ITEM #1: This is a picture from my Sunday slide show of Project 365. I realize that you all know I'm just a plain ol' Hoosier gal who likes simple things, but I must (apparently) explain to several of you that no, I do not eat raw eggs right out of the skillet.
I simply snapped the pic before the breakfast was done because it was colorful. I've been eating eggs and green peppers and onions and mushrooms for breakfast to see if the protein will fill me up enough that I will not want to eat during the day.
Results of experiment: Do you really think anything could keep me from wanting to eat during the day? NO. But the protein does help me fight myself a little more vigorously all day long.
ITEM #2: Word Definitions, brought to you by the Oneighty Staff. And the Letter "D."
It was back to the old grind at the youth ministry yesterday, where we had our first staff meeting of 2009. Here are three of us in the pic at the left. It was hard to find a pic of the guy in the middle in something other than a chicken suit, but I got it.
In a passionate "I can't wait to get back to work" state of mind, we got into a deep, esoteric discussion of word definitions and usage. I mentioned that you all excoriated me the other day for using the word "excoriated" in my post. And then somehow, we ended up discussing the meaning of "Doppelganger," although we usually just try to figure out such conundrums as, "Should one say 'sleep walked' or 'slept walked?'"
Anyway, I will tell you that I did not know the true meaning of Doppelganger, but I sure enjoyed saying it over and over. Without cheating, do you know with which of the following terms "Doppelganger" is synonymous? Secondly, can you guess which one of the four I thought it was?
A) The uvula hangy-down thing in your throat
B) That thing that hangs down from a turkey's neck
D) A look-alike image, sort of a mirror-like reflection without the mirror. As in "spooky."
Cast your vote in the comments below. There is no prize. Your reward is: becoming one word smarter.
ITEM #3: Six Degrees of Separation
The Chuck Colson Award. New Year's Eve Farkle Party. Six degrees of separation. Are you ready for this?
One of my best friends, Cindy, owner of "Gourmet Divine Delectable Foods and Confections," was the "one-half couple" at the New Year's Eve party I wrote about yesterday.
In fact, it was Cindy who taught the other four of us how to play Farkle.

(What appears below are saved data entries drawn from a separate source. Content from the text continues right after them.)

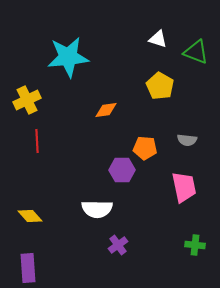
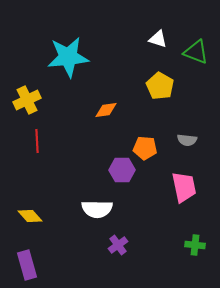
purple rectangle: moved 1 px left, 3 px up; rotated 12 degrees counterclockwise
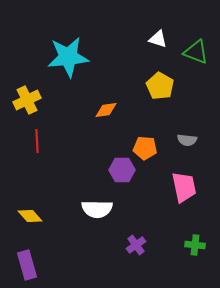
purple cross: moved 18 px right
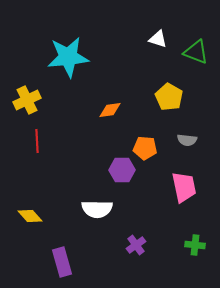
yellow pentagon: moved 9 px right, 11 px down
orange diamond: moved 4 px right
purple rectangle: moved 35 px right, 3 px up
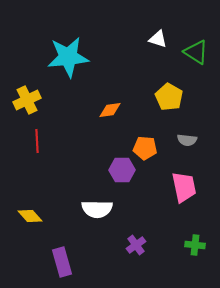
green triangle: rotated 12 degrees clockwise
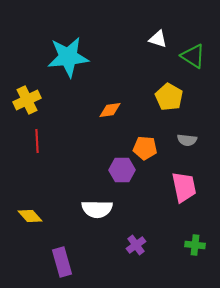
green triangle: moved 3 px left, 4 px down
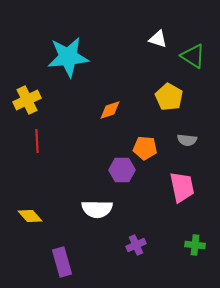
orange diamond: rotated 10 degrees counterclockwise
pink trapezoid: moved 2 px left
purple cross: rotated 12 degrees clockwise
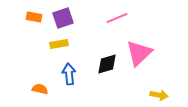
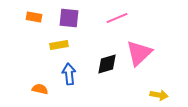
purple square: moved 6 px right; rotated 25 degrees clockwise
yellow rectangle: moved 1 px down
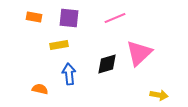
pink line: moved 2 px left
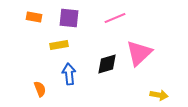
orange semicircle: rotated 56 degrees clockwise
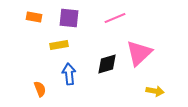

Cindy emailed me to say, "Hey. You know that Chuck Colson award you have on your blog? Well, get this. Taylor University gave some of my chocolate to Chuck Colson as a Christmas gift! How's that for an award?!"
Gah! Too wild! 6 Degrees of separation?! Just study the chart that I made below.
1. Cindy makes chocolate.
2. Cindy plays Farkle.
3. Cindy knows me and thus gives me chocolate and teaches me to play Farkle.
4. Cindy reads my blog and sees the Chuck Colson Award, which takes her breath away because:
5. Cindy used to date Chuck Colson. KIDDING. Cindy's chocolate went to Chuck Colson!
6. Hence, Chuck Colson eats Cindy's chocolate, henceforth which, I have also eaten, which actually means Chuck Colson and I are separated by only one degree: Cindy's Chocolate! Hence!
I KNEW THAT AWARD RESONATED WITH ME!